Searching for extremum we compute a derivative and set it to zero:
$$\frac{\partial}{\partial \delta} \bigg(\nabla_\theta J(\theta)_{old}\delta - \frac{\lambda}{2}\delta^T F|_{\theta = \theta_{old}} \delta\bigg) = 0$$
and we get
$$0 = \nabla_\theta J(\theta)_{old} - \frac{\lambda}{2}F|_{\theta = \theta_{old}} \delta^*$$
$$\frac{\lambda}{2}F|_{\theta = \theta_{old}} \delta^* = \nabla_\theta J(\theta)_{old} $$
$$ \delta^* = \frac{2}{\lambda} F^{-1}\nabla_\theta J(\theta) $$
Which is a modified original step direction/size. 

Modify gradient ascent - paramter update
$$\theta_{t+1} = \theta_t + \beta \delta^*$$
By absorbing constants into $\alpha$ our iteration update is
$$\theta_{t+1} = \theta_t + \alpha  F^{-1}\nabla_\theta J(\theta) = \theta_t + \alpha  F^{-1}\vec{g}$$
We retrieve intermediate version of NPG parameter update rule
$$\boxed{\theta_{t+1} = \theta_t+ \alpha  F^{-1}\vec{g}}$$
***

# Finding step size via KL threshold value $\epsilon$

Yet we still have unknown step size $\alpha$ and KL divergence threshold has be discarded during optimization.

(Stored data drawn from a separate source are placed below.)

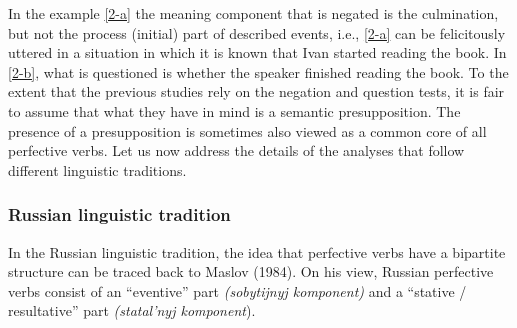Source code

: In the example \ref{2-a} the meaning component that is negated is the culmination, but not the process (initial) part of described events, i.e., \ref{2-a} can be felicitously uttered in a situation in which it is known that Ivan started reading the book. In \ref{2-b}, what is questioned is whether the speaker finished reading the book. To the extent that the previous studies rely on the negation and question tests, it is fair to assume that what they have in mind is a semantic presupposition. The presence of a presupposition is sometimes \citep[e.g., by][]{Paducheva:96, Romanova:04} also viewed as a common core of all perfective verbs. Let us now address the details of the analyses that follow different linguistic traditions.


\subsubsection{Russian linguistic tradition}
In the Russian linguistic tradition, the idea that perfective verbs have a bipartite structure can be traced back to Maslov (1984). On his view, Russian perfective verbs consist of an ``eventive'' part \textit{(sobytijnyj komponent)} and a ``stative / resultative'' part \textit{(statal'nyj komponent}).

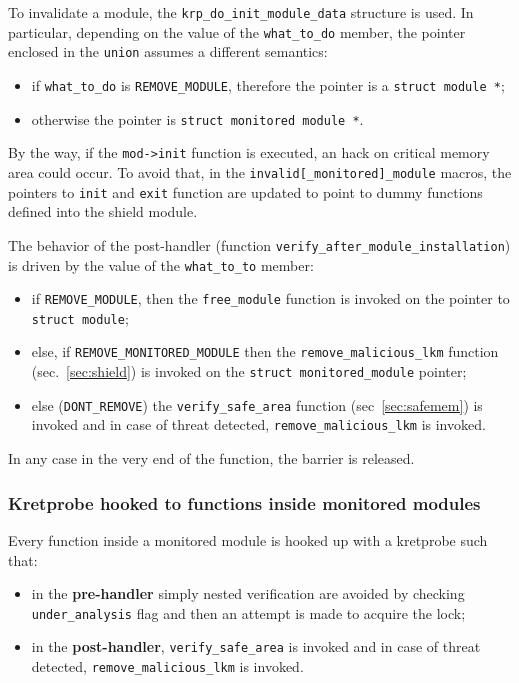 \documentclass{article}
\begin{document}
	To invalidate a module, the \texttt{krp\_do\_init\_module\_data} structure is used. In particular, depending on the
	value of the \texttt{what\_to\_do} member, the pointer enclosed in the \texttt{union} assumes a different semantics:
	\begin{itemize}
		\item if \texttt{what\_to\_do} is \texttt{REMOVE\_MODULE}, therefore the pointer is a \texttt{struct module *};
		\item otherwise the pointer is \texttt{struct monitored module *}.
	\end{itemize}

	By the way, if the \texttt{mod->init} function is executed, an hack on critical memory area could occur. To avoid
	that, in the \texttt{invalid[\_monitored]\_module} macros, the pointers to \texttt{init} and \texttt{exit} function
	are updated to point to dummy functions defined into the shield module.

	The behavior of the post-handler (function \texttt{verify\_after\_module\_installation}) is driven by the value of
	the \texttt{what\_to\_to} member:
	\begin{itemize}
		\item if \texttt{REMOVE\_MODULE}, then the \texttt{free\_module} function is invoked on the pointer to
		\texttt{struct module};
		\item else, if \texttt{REMOVE\_MONITORED\_MODULE} then the \texttt{remove\_malicious\_lkm} function
		(sec.~\ref{sec:shield}) is invoked on the \texttt{struct monitored\_module} pointer;
		\item else (\texttt{DONT\_REMOVE}) the \texttt{verify\_safe\_area} function (sec~\ref{sec:safemem}) is invoked and in case of threat detected, \texttt{remove\_malicious\_lkm} is invoked.
	\end{itemize}

	In any case in the very end of the function, the barrier is released.

	\subsubsection{Kretprobe hooked to functions inside monitored modules}
	Every function inside a monitored module is hooked up with a kretprobe such that:
	\begin{itemize}
		\item in the \textbf{pre-handler} simply nested verification are avoided by checking \texttt{under\_analysis}
		flag and then an attempt is made to acquire the lock;
		\item in the \textbf{post-handler}, \texttt{verify\_safe\_area} is invoked and in case of threat
		detected, \texttt{remove\_malicious\_lkm} is invoked.
	\end{itemize}
\end{document}

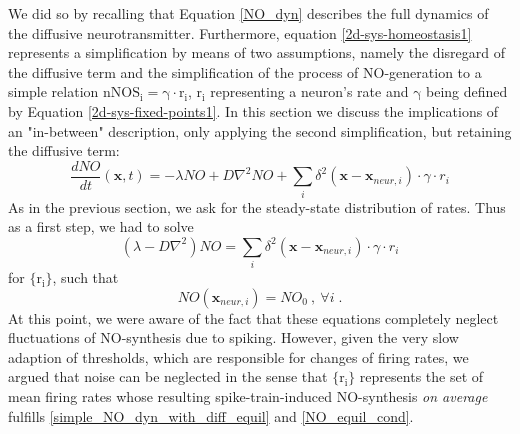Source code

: \documentclass[10pt,a4paper]{article}
\begin{document}
We did so by recalling that Equation \eqref{NO_dyn} describes the full dynamics of the diffusive neurotransmitter. Furthermore, equation \eqref{2d-sys-homeostasis1} represents a simplification by means of two assumptions, namely the disregard of the diffusive term and the simplification of the process of NO-generation to a simple relation $\mathrm{nNOS_i = \gamma \cdot r_i}$, $\mathrm{r_i}$ representing a neuron's rate and $\mathrm{\gamma}$ being defined by Equation \eqref{2d-sys-fixed-points1}. In this section we discuss the implications of an "in-between" description, only applying the second simplification, but retaining the diffusive term:
\begin{equation}
\frac{dNO}{dt}(\mathbf{x},t) =-\lambda NO + D \nabla^2 NO + \sum_{i} \delta^2(\mathbf{x}-\mathbf{x}_{neur,i})\cdot \gamma \cdot r_i
\label{simple_NO_dyn_with_diff}
\end{equation}
As in the previous section, we ask for the steady-state distribution of rates. Thus as a first step, we had to solve
\begin{equation}
(\lambda - D \nabla^2) NO = \sum_{i} \delta^2(\mathbf{x}-\mathbf{x}_{neur,i})\cdot \gamma \cdot r_i
\label{simple_NO_dyn_with_diff_equil}
\end{equation}
for $\mathrm{\lbrace r_i\rbrace}$, such that
\begin{equation}
NO(\mathbf{x}_{neur,i}) = NO_0 \:, \: \forall i \; .
\label{NO_equil_cond}
\end{equation}
At this point, we were aware of the fact that these equations completely neglect fluctuations of NO-synthesis due to spiking. However, given the very slow adaption of thresholds, which are responsible for changes of firing rates, we argued that noise can be neglected in the sense that $\mathrm{\lbrace r_i\rbrace}$ represents the set of mean firing rates whose resulting spike-train-induced NO-synthesis \emph{on average} fulfills \eqref{simple_NO_dyn_with_diff_equil} and \eqref{NO_equil_cond}.
  
\end{document}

We can retrieve step size via "normalization under the Fisher metric":
$$D_{KL}\bigg(\pi(x; \theta) ||\pi(x; \theta + \alpha\delta^*) \bigg) = \frac{\alpha^2}{2}\delta^{*T} F \delta^* \leq \epsilon$$
$$\frac{\alpha^2}{2}\delta^{*T} F \delta^* = \frac{\alpha^2}{2}\bigg(F^{-1}\vec{g}\bigg)^T F \bigg(F^{-1}\vec{g}\bigg) \leq \epsilon$$
$$ = \frac{\alpha^2}{2} \vec{g}^T {F^{-1}}^T F F^{-1}\vec{g}\leq \epsilon$$
Fisher information, like Hessian, due to second derivatives is a symmetric matrix: 
$${F^{-1}}^T F = {F^{-1}}^T F^T = (F F^{-1})^T = I^T$$
Almost done
$$\frac{\alpha^2}{2} \vec{g}^T {F^{-1}}\vec{g}\leq \epsilon$$
$$\alpha^2 \leq \frac{2 \epsilon}{\vec{g}^T {F^{-1}}\vec{g}}$$
At maximum ('$\leq$' $\longrightarrow$ '=' ), $\alpha$ should be 
$$\boxed{\alpha = \sqrt{\frac{2\epsilon}{\nabla \vec{g}^T {F^{-1}}\vec{g}}}}$$

# Final expression

$$\theta_{t+1} = \theta_t + \alpha  F^{-1}\vec{g}$$
update rule is the following
$$\boxed{\theta_{t+1} = \theta_t + \sqrt{\frac{2\epsilon}{\vec{g}^T {F^{-1}} \vec{g}}} F^{-1}\vec{g}}$$